A few passes with the CNC machine, pretty much exactly the same as the simulation I posted.









I'm super happy with the carve and the modeling overall.

One issue, and a lesson about not being impatient, I used the same ballnose bit for the whole thing and using the ballnose meant I had to spend another 20 minutes sanding the beveled edges of the end. A tool change to a square bit would've gotten me a nice square edge and taken me like 30 seconds. Doesn't pay to cut corners.

Also some closeups of the tool marks I need to sand out. I left +.004" of material to leave room for sanding without making things too skinny. This is one of the nicer profiles I've done; minimal sanding.










Mock up next to the body. Both are maple but you can see the difference in color between the species, where they were harvested and aging from the fact the body is from a tree that was harvested at least 70 years ago.

I messed something up when I routed the neck pocket, so it's narrow and needs to be widened. I usually use the neck heel contour in CAD and add on another .03" radial removal for a nice snug neck joint. My guess is I either skipped that or ADD .03" to the pocket instead of subtract, which made it smaller. Either way, I'll have to figure out how to address it with an unusual topography to work around. Hrmph.

I usually save the truss rod route for last, so that'll be later. Headstock facing after that.




Starting to look like a guitar though! I'm all out of hardware/supplies, so it'll probably be at least another week before a can do much progress on this. Luckily I did find that FR I have, I'm 50/50 on using it because it's a pricey 'Hot Rodded' model and this will most likely be 'dive' only so that seems like a waste. I might go with a Schaller or Gotoh for half the price.

I also found out Lynch was using the SD Distortion in the early to mid 80s, and it turns out I have a vintage Distortion from an old part-out/swap project. So that'll make it more accurate and save me some cash.


----------



## jaxadam (May 11, 2020)

Bobo said:


> Nightmare on Elm Street....ah awesome memories



Best. Movie. Ever.


----------



## Randy (May 11, 2020)

Haven't sanded the fingers yet but here's a couple flat areas I started sanding (router burn galore. No gaps, some visible glue seams but yeah, solid finish and there'll be carving on almost every square inch of this





If it was staying au naturale I'd have done something different. I use name brand clamps because they have noticeably more clamping force. I've grenaded a lot of Harbor Freight clamps before. There are two stuck in here in less important areas.

I've also got screw style bar clamps and those screw style block type clamps like you use on an acoustic.

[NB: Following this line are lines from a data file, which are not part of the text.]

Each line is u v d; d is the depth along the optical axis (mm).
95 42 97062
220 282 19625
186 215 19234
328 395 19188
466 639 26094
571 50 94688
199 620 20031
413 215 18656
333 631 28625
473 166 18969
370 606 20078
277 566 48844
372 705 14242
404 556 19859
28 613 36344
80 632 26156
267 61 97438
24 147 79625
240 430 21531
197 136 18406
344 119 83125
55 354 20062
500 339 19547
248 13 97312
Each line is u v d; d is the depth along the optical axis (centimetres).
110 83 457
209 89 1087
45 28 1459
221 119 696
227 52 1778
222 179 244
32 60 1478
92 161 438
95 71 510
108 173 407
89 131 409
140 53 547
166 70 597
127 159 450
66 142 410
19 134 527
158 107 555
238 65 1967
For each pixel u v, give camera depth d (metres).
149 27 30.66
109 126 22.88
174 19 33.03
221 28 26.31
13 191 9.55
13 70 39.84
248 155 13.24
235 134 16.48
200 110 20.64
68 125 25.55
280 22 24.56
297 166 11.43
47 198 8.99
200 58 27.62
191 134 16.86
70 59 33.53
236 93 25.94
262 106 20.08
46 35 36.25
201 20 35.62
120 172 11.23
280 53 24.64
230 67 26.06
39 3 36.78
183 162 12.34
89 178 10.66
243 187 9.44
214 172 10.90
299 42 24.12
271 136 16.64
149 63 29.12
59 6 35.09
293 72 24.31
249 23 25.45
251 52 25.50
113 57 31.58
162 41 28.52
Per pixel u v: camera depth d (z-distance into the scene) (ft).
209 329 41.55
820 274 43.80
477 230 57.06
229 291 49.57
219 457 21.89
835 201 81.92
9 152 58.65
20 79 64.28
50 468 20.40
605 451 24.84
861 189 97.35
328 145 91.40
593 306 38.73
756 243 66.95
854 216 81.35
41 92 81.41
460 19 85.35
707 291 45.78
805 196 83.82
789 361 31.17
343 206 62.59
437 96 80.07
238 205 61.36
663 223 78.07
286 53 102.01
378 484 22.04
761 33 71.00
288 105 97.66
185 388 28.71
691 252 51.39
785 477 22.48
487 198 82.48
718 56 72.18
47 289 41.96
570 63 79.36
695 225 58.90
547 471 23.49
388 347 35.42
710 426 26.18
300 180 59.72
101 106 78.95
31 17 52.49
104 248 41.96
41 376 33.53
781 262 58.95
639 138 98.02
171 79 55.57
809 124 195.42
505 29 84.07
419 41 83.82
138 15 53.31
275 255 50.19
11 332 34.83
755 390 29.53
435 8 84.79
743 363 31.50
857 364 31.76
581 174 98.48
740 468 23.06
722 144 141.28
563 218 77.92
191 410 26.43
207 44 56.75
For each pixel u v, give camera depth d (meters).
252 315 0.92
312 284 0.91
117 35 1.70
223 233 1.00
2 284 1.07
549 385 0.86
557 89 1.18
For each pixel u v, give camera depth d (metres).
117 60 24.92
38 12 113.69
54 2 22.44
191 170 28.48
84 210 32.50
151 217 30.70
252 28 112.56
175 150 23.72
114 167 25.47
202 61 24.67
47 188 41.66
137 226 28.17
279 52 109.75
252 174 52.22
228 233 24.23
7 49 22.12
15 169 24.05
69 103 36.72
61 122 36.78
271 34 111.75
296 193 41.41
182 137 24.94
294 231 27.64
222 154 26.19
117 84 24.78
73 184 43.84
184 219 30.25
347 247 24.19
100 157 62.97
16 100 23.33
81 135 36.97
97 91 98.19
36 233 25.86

Fwiw, I used the Irwin clamps on this Tele as well, which is staying natural. No gap, no glue lines. (Blue is epoxy fill. Might post pics down the road when it's done)


----------



## Crash Dandicoot (May 11, 2020)

Your progress is great so far! Ever consider doing a 7 string variant?


----------



## Randy (May 11, 2020)

Crash Dandicoot said:


> Your progress is great so far! Ever consider doing a 7 string variant?



Considered it for this one, actually. But I wanted it as close as possible visually (within reason), and that meant the banana-stock, which I thought might get a little long with an extra tuner on it. Might revisit it depending on how this goes, although I've got another 80s/ERG mashup or two sketched up. Let's see how long this lockdown lasts


----------



## electriceye (May 14, 2020)

Sanding the sides of the neck pocket should be pretty simple to open it up enough. Just be sure to do an even amount of strokes on each side so it doesn't get lopsided.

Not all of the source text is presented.